What to work on
Return each line of the rows below unchanged, character for character.

[Items from a dataset]
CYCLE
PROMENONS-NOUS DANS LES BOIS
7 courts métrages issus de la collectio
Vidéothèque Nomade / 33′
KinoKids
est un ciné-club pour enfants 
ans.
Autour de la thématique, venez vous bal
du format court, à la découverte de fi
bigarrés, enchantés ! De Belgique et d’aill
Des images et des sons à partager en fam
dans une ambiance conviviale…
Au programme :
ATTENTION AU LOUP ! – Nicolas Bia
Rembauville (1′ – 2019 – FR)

Solved problem
CYCLE
PROMENONS-NOUS DANS LES BOIS
7 courts métrages issus de la collectio
Vidéothèque Nomade / 33′
KinoKids
est un ciné-club pour enfants 
ans.
Autour de la thématique, venez vous bal
du format court, à la découverte de fi
bigarrés, enchantés ! De Belgique et d’aill
Des images et des sons à partager en fam
dans une ambiance conviviale…
Au programme :
ATTENTION AU LOUP ! – Nicolas Bia
Rembauville (1′ – 2019 – FR)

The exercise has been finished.